**Data supplied**

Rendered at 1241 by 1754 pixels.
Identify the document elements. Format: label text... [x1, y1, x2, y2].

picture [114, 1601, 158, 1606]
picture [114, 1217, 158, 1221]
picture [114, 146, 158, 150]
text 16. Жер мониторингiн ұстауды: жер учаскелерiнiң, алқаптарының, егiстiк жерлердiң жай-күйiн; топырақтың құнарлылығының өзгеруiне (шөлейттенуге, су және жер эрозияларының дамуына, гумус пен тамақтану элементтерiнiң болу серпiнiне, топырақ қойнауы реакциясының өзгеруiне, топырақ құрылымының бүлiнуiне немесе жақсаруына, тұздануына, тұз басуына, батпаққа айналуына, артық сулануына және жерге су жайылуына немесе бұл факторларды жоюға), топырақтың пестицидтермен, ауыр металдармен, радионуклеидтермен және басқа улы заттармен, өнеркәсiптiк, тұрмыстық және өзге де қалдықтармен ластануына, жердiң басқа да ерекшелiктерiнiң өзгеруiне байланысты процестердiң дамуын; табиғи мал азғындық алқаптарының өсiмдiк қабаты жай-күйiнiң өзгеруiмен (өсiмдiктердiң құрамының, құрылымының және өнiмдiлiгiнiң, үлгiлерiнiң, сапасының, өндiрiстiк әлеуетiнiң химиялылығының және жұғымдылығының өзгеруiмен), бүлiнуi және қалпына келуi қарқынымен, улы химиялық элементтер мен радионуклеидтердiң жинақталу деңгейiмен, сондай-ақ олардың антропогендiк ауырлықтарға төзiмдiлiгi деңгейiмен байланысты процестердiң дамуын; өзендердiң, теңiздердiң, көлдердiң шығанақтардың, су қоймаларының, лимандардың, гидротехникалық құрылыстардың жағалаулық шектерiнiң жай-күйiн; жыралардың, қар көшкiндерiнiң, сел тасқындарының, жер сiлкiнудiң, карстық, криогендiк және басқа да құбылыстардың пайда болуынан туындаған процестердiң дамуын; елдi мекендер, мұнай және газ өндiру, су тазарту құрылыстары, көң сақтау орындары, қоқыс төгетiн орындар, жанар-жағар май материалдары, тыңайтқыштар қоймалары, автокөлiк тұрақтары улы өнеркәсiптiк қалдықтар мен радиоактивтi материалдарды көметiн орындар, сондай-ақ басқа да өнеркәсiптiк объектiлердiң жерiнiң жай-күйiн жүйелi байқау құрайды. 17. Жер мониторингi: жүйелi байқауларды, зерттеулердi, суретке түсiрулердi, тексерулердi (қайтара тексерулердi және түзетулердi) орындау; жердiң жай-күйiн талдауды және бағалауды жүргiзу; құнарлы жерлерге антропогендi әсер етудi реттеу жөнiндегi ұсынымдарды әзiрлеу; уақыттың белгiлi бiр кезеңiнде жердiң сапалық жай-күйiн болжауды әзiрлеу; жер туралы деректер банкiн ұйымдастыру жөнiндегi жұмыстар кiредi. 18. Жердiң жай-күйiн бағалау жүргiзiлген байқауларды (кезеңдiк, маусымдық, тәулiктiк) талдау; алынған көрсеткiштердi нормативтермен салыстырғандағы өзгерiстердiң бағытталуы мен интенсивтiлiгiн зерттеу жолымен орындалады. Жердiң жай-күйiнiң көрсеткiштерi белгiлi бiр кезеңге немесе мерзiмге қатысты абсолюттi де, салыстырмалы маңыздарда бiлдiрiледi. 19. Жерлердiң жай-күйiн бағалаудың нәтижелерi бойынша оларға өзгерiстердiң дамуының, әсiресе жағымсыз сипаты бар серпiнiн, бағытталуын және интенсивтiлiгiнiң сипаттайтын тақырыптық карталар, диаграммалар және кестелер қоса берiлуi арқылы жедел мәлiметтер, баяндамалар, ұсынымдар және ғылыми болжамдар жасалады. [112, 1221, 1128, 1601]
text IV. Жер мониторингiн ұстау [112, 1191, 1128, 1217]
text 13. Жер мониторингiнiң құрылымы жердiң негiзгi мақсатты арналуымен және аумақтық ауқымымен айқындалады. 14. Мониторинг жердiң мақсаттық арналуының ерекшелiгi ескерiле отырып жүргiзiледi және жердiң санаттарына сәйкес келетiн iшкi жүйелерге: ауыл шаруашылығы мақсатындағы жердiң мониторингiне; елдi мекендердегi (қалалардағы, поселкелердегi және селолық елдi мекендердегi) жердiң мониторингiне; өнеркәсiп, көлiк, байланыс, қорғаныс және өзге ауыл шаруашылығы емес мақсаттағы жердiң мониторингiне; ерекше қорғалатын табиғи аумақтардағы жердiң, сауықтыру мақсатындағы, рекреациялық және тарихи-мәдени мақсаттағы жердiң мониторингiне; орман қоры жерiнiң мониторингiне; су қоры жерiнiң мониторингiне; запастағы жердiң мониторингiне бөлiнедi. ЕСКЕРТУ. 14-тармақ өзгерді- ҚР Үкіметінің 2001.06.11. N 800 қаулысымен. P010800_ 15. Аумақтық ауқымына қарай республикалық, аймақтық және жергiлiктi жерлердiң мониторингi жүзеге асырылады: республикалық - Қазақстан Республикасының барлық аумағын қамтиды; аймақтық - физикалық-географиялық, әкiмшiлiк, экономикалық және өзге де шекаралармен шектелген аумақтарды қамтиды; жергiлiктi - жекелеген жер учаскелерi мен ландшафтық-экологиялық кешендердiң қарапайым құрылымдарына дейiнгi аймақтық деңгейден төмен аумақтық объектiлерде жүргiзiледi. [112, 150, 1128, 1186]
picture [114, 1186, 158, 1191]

**Exercise details**
Each entry in the data should be restated exactly as it was written.

**Answer section**
Rendered at 1241 by 1754 pixels.
Identify the document elements. Format: label text... [x1, y1, x2, y2].

picture [114, 1601, 158, 1606]
picture [114, 1217, 158, 1221]
picture [114, 146, 158, 150]
text 16. Жер мониторингiн ұстауды: жер учаскелерiнiң, алқаптарының, егiстiк жерлердiң жай-күйiн; топырақтың құнарлылығының өзгеруiне (шөлейттенуге, су және жер эрозияларының дамуына, гумус пен тамақтану элементтерiнiң болу серпiнiне, топырақ қойнауы реакциясының өзгеруiне, топырақ құрылымының бүлiнуiне немесе жақсаруына, тұздануына, тұз басуына, батпаққа айналуына, артық сулануына және жерге су жайылуына немесе бұл факторларды жоюға), топырақтың пестицидтермен, ауыр металдармен, радионуклеидтермен және басқа улы заттармен, өнеркәсiптiк, тұрмыстық және өзге де қалдықтармен ластануына, жердiң басқа да ерекшелiктерiнiң өзгеруiне байланысты процестердiң дамуын; табиғи мал азғындық алқаптарының өсiмдiк қабаты жай-күйiнiң өзгеруiмен (өсiмдiктердiң құрамының, құрылымының және өнiмдiлiгiнiң, үлгiлерiнiң, сапасының, өндiрiстiк әлеуетiнiң химиялылығының және жұғымдылығының өзгеруiмен), бүлiнуi және қалпына келуi қарқынымен, улы химиялық элементтер мен радионуклеидтердiң жинақталу деңгейiмен, сондай-ақ олардың антропогендiк ауырлықтарға төзiмдiлiгi деңгейiмен байланысты процестердiң дамуын; өзендердiң, теңiздердiң, көлдердiң шығанақтардың, су қоймаларының, лимандардың, гидротехникалық құрылыстардың жағалаулық шектерiнiң жай-күйiн; жыралардың, қар көшкiндерiнiң, сел тасқындарының, жер сiлкiнудiң, карстық, криогендiк және басқа да құбылыстардың пайда болуынан туындаған процестердiң дамуын; елдi мекендер, мұнай және газ өндiру, су тазарту құрылыстары, көң сақтау орындары, қоқыс төгетiн орындар, жанар-жағар май материалдары, тыңайтқыштар қоймалары, автокөлiк тұрақтары улы өнеркәсiптiк қалдықтар мен радиоактивтi материалдарды көметiн орындар, сондай-ақ басқа да өнеркәсiптiк объектiлердiң жерiнiң жай-күйiн жүйелi байқау құрайды. 17. Жер мониторингi: жүйелi байқауларды, зерттеулердi, суретке түсiрулердi, тексерулердi (қайтара тексерулердi және түзетулердi) орындау; жердiң жай-күйiн талдауды және бағалауды жүргiзу; құнарлы жерлерге антропогендi әсер етудi реттеу жөнiндегi ұсынымдарды әзiрлеу; уақыттың белгiлi бiр кезеңiнде жердiң сапалық жай-күйiн болжауды әзiрлеу; жер туралы деректер банкiн ұйымдастыру жөнiндегi жұмыстар кiредi. 18. Жердiң жай-күйiн бағалау жүргiзiлген байқауларды (кезеңдiк, маусымдық, тәулiктiк) талдау; алынған көрсеткiштердi нормативтермен салыстырғандағы өзгерiстердiң бағытталуы мен интенсивтiлiгiн зерттеу жолымен орындалады. Жердiң жай-күйiнiң көрсеткiштерi белгiлi бiр кезеңге немесе мерзiмге қатысты абсолюттi де, салыстырмалы маңыздарда бiлдiрiледi. 19. Жерлердiң жай-күйiн бағалаудың нәтижелерi бойынша оларға өзгерiстердiң дамуының, әсiресе жағымсыз сипаты бар серпiнiн, бағытталуын және интенсивтiлiгiнiң сипаттайтын тақырыптық карталар, диаграммалар және кестелер қоса берiлуi арқылы жедел мәлiметтер, баяндамалар, ұсынымдар және ғылыми болжамдар жасалады. [112, 1221, 1128, 1601]
text IV. Жер мониторингiн ұстау [112, 1191, 1128, 1217]
text 13. Жер мониторингiнiң құрылымы жердiң негiзгi мақсатты арналуымен және аумақтық ауқымымен айқындалады. 14. Мониторинг жердiң мақсаттық арналуының ерекшелiгi ескерiле отырып жүргiзiледi және жердiң санаттарына сәйкес келетiн iшкi жүйелерге: ауыл шаруашылығы мақсатындағы жердiң мониторингiне; елдi мекендердегi (қалалардағы, поселкелердегi және селолық елдi мекендердегi) жердiң мониторингiне; өнеркәсiп, көлiк, байланыс, қорғаныс және өзге ауыл шаруашылығы емес мақсаттағы жердiң мониторингiне; ерекше қорғалатын табиғи аумақтардағы жердiң, сауықтыру мақсатындағы, рекреациялық және тарихи-мәдени мақсаттағы жердiң мониторингiне; орман қоры жерiнiң мониторингiне; су қоры жерiнiң мониторингiне; запастағы жердiң мониторингiне бөлiнедi. ЕСКЕРТУ. 14-тармақ өзгерді- ҚР Үкіметінің 2001.06.11. N 800 қаулысымен. P010800_ 15. Аумақтық ауқымына қарай республикалық, аймақтық және жергiлiктi жерлердiң мониторингi жүзеге асырылады: республикалық - Қазақстан Республикасының барлық аумағын қамтиды; аймақтық - физикалық-географиялық, әкiмшiлiк, экономикалық және өзге де шекаралармен шектелген аумақтарды қамтиды; жергiлiктi - жекелеген жер учаскелерi мен ландшафтық-экологиялық кешендердiң қарапайым құрылымдарына дейiнгi аймақтық деңгейден төмен аумақтық объектiлерде жүргiзiледi. [112, 150, 1128, 1186]
picture [114, 1186, 158, 1191]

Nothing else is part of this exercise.